• **WORK TASK**
Please set down every line of the records below exactly, without the pictures.

• **INFORMATION**
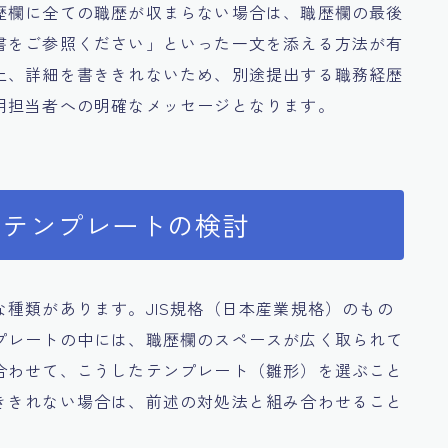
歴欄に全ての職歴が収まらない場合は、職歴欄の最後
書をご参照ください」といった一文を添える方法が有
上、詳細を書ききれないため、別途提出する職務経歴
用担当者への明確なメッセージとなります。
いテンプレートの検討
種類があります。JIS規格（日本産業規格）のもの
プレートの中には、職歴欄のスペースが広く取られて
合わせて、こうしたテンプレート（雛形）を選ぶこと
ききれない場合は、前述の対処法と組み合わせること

• **FINISHED TASK**
歴欄に全ての職歴が収まらない場合は、職歴欄の最後
書をご参照ください」といった一文を添える方法が有
上、詳細を書ききれないため、別途提出する職務経歴
用担当者への明確なメッセージとなります。
いテンプレートの検討
種類があります。JIS規格（日本産業規格）のもの
プレートの中には、職歴欄のスペースが広く取られて
合わせて、こうしたテンプレート（雛形）を選ぶこと
ききれない場合は、前述の対処法と組み合わせること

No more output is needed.